** Work instruction 1 **
In the toothbrush article, how many institutions did Christopher Payne visit?
** Work instruction 2 **
Reproduce the passage of the toothbrush article starting at "What fascinates me" and ending at "away from it?".

** Text segment **
[Start of section]
31 January 2014

OBJECT OF THE WEEK: ABANDONED TOOTHBRUSHES

BY KATHERINE HANNEMANN

How often have you left your toothbrush at a hotel or at a friend’s house? You probably forgot about this occasion soon after you purchased a new one at the drugstore; by then, the hotel staff or your host likely had discarded the remains of your stay. In the case of this week’s object, however, this cabinet of toothbrushes was abandoned -- then left untouched for thirty years -- in the Hudson River State Hospital in Poughkeepsie, New York. Its reappearance in the form of a photograph is at once beautiful, haunting, and thought-provoking.

The image of this cabinet, exquisitely photographed by Christopher Payne, is part of his collection Asylum: Inside the Closed World of State Mental Hospitals. To document this and other forgotten objects and spaces in state mental institutions, Payne visited seventy institutions across the US over the course of six years. As Payne discusses in Asylum’s Project Statement, the collection explores the the common assumption of historical mental institutions as places of “nightmarish squalor and abuse” -- alongside the reality that these same hospitals were once “monuments of civic pride” that were a prevalent feature of the 19th- and early 20th-century American healthcare system.


Christopher Payne, Patient Toothbrushes, Hudson River State Hospital

What fascinates me about these toothbrushes and the about other sets of objects and spaces in the collection is the feeling of abruptness -- an abrupt and sudden end to an era. From the everyday (like the pairs of bowling shoes in the Rockland State Hospital or the sauerkraut vats in Danville State hospital) to the grim (a straightjacket from Logansport State Hospital or the autopsy theatre in St. Elizabeth’s Hospital), the spaces look as if they could have been just left for the night -- minus the layers of dust and peeling wallpaper. In reality, like the toothbrushes these objects have been out of service for years. Why were these objects left in place but out of sight? How can you cope with and interpret a time by simply walking away from it?

The abandonment of these objects also makes me wonder what else lies behind closed doors -- not just in former mental institutions, but also in our homes, our schools, our workplaces, or in any other kind of common space. What other kinds of history have we “walked away” from, leaving archetypes of its memory but failing to attempt to grasp what really happened during those times?


Christopher Payne, Breezeway, Taunton State Hospital, MA

To get back to Payne’s images, which of these are most compelling to you? How do they reinforce or upend your notions of mid-century North American mental health facilities?

For more, please check out Christopher Payne’s Asylum website. A New York Times Lens blog post from November 2009 titled "Emptied but Still Secret" also provided an excellent snapshot of Payne’s creative process and the collection.
[End of section]
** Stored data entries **
[Start of section]
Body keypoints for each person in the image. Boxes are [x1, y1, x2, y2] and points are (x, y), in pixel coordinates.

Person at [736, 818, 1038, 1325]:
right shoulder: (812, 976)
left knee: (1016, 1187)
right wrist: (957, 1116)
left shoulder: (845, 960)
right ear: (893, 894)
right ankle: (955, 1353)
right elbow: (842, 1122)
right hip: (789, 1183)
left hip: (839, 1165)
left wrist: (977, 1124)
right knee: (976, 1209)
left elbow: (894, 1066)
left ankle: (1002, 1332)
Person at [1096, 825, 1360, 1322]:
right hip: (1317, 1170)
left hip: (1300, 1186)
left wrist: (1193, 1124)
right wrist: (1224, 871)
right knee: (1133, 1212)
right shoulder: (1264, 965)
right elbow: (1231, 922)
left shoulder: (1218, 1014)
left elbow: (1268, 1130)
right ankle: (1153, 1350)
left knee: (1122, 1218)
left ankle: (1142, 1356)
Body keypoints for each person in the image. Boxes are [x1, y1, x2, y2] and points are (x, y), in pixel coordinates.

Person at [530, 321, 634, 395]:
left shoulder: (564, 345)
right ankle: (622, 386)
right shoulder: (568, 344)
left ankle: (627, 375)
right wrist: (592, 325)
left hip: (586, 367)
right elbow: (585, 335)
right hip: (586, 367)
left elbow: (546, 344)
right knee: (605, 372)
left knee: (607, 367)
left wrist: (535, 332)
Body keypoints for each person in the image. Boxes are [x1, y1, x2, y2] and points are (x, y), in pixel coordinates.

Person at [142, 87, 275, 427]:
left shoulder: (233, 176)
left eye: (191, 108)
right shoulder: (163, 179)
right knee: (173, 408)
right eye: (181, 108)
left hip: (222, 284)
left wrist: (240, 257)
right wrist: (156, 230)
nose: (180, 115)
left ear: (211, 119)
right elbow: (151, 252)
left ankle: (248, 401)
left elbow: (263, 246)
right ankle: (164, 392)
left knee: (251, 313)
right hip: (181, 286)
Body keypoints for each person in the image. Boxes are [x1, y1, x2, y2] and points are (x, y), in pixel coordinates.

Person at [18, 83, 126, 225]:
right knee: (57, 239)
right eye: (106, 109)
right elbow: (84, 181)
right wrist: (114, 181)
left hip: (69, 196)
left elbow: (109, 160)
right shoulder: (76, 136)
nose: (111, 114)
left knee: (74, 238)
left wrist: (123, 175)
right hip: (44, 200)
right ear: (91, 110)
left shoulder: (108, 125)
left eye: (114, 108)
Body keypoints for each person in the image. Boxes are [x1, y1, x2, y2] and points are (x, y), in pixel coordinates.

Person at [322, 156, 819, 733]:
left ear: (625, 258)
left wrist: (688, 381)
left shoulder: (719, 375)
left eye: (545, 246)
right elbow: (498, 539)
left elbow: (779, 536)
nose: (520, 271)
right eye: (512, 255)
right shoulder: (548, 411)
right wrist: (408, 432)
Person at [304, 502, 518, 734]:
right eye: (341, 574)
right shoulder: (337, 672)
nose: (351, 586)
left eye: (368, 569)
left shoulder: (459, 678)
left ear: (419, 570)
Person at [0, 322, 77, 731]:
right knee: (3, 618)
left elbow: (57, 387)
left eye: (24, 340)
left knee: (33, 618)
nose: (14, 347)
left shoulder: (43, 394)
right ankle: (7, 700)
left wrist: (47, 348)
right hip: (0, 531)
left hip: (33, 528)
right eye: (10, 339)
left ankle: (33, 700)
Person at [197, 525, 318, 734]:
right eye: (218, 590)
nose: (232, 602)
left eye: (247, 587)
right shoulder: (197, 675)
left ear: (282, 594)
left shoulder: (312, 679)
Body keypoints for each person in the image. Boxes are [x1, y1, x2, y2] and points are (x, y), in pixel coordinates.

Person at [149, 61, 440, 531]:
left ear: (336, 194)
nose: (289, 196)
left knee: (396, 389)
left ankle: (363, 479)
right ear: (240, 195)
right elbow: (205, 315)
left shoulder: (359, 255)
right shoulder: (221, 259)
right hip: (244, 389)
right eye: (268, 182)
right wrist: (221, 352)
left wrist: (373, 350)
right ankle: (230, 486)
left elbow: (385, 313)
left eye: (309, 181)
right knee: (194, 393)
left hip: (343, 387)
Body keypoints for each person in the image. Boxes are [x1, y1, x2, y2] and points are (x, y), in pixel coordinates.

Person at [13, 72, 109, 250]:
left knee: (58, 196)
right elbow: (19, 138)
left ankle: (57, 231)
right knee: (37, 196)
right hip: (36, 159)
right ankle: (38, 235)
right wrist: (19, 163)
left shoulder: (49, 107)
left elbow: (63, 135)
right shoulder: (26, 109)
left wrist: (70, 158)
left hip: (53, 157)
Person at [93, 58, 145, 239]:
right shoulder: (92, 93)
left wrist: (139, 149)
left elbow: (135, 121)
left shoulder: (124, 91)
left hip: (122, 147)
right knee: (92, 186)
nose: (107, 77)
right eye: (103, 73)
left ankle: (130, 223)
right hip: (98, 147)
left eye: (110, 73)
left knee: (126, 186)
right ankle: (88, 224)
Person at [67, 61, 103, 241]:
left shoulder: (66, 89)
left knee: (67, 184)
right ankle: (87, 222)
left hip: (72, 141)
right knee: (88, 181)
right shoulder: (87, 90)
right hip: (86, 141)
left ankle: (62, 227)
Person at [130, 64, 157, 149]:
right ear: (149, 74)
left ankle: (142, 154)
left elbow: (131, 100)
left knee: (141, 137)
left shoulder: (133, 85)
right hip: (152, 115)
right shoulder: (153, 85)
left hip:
[End of section]
** Written reply 1 **
Seventy institutions across the US.

** Written reply 2 **
What fascinates me about these toothbrushes and the about other sets of objects and spaces in the collection is the feeling of abruptness -- an abrupt and sudden end to an era. From the everyday (like the pairs of bowling shoes in the Rockland State Hospital or the sauerkraut vats in Danville State hospital) to the grim (a straightjacket from Logansport State Hospital or the autopsy theatre in St. Elizabeth’s Hospital), the spaces look as if they could have been just left for the night -- minus the layers of dust and peeling wallpaper. In reality, like the toothbrushes these objects have been out of service for years. Why were these objects left in place but out of sight? How can you cope with and interpret a time by simply walking away from it?